H21.11.6 福岡第4回期日のご報告

2009/11/06 7:36 に 福岡弁護団 が投稿   [ 2009/11/06 7:42 に更新しました ]
  11月6日、福岡の弁論がありました。
  第三次提訴原告のお母さんと施設長の意見陳述をしました。訴訟能力の問題は、被告から何も言われませんでした。
  重度の知的障害がある原告は証言席に座り、その横にお母さんが立って意見陳述をしました。子供に障害があるとわかってからどのように生活が変わり、日本の福祉制度をどのように感じたか、自分の力で子供と地域のつながりを作るためにどれだけ苦労したかというようなことを切々と訴えました。最後は涙を交えながら裁判官に訴え、とても感動的な意見陳述でした。
  施設長は、自分が小学校時代に差別は絶対にいけないと授業で教えられたこと、大学で写真を学んで養護施設の写真を撮影したときになぜここにはこんなに障害者が多いのだろうと思ったこと、差別をなくすためには障害者を隔離するようなことをせず、社会の中で障害者とふれあう機会をもっと作らないといけないと思って現在の施設の運営に携わるようになったこと等を話されました。施設には、敷島さんを始め絵や工作や陶芸など様々な創作活動をしている障害者がいて、その能力を伸ばして自己実現をしてほしいと思っているが、区分認定制度によって必要なサポートを受けられなくなり夢を絶たれるおそれもあるとも言われ、障害者自立支援法の問題点を浮き彫りにしました。
  次回期日は2月12日午前11時となりました。

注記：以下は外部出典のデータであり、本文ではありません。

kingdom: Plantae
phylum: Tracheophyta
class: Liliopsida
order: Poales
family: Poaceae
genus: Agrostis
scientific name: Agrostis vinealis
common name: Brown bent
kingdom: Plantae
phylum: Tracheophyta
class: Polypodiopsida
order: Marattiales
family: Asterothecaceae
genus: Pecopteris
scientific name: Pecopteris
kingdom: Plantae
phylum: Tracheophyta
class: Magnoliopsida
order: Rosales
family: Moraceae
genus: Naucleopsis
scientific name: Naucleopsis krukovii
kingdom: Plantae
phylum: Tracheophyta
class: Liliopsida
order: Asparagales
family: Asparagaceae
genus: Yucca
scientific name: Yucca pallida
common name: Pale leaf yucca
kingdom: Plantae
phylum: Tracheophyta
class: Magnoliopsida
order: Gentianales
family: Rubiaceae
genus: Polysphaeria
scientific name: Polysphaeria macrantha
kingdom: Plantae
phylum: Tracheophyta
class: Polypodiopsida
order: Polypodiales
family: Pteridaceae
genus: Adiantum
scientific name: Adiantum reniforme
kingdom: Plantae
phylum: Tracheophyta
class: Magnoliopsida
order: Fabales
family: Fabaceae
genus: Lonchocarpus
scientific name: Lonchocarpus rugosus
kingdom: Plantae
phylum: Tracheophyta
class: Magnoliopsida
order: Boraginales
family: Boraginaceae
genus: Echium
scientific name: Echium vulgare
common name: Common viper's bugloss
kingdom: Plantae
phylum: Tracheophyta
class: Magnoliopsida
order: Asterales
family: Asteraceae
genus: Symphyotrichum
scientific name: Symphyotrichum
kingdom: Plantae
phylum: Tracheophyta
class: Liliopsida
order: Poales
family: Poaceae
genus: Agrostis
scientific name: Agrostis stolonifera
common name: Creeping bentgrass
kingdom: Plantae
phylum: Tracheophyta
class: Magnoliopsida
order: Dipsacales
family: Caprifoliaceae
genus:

次回は、原告が通っている施設での仕事の状況をDVDに撮影して法廷で20分上映することにしました。

  今日の期日までにいくつか水面下での動きがありました。
  まず提訴してしばらくした頃、裁判所から審査請求の結果が第一回期日に出てない段階で意見陳述するのはどうかと言われましたが、弁論終結までに追完すればいいのではと言って認めてもらいました。ただし、代理人以外の意見陳述について被告から異議が出れば補佐人の申請をしてもらいますと言われ、結果としてその申請をしました。補佐人は一人に限るとは言われませんでした。
  次に、期日が近づいた頃、被告から訴訟遂行について見直す期間が必要なので期日を変更してほしいという上申書が出ました。これに対しては、広島をはじめとして期日を開いたうえで3ヶ月程度の期間をあけて次回期日を指定しているので、変更する必要はないという意見書を出し、期日変更申請を却下してもらいました。

  今日の弁論の後の進行協議で、裁判長は、政府との交渉の日程は決まったのですか等と言い、政治解決の行方を気にしているようでしたが、平行して訴訟を続け、通常どおり主張立証をおこなっていくと伝えました。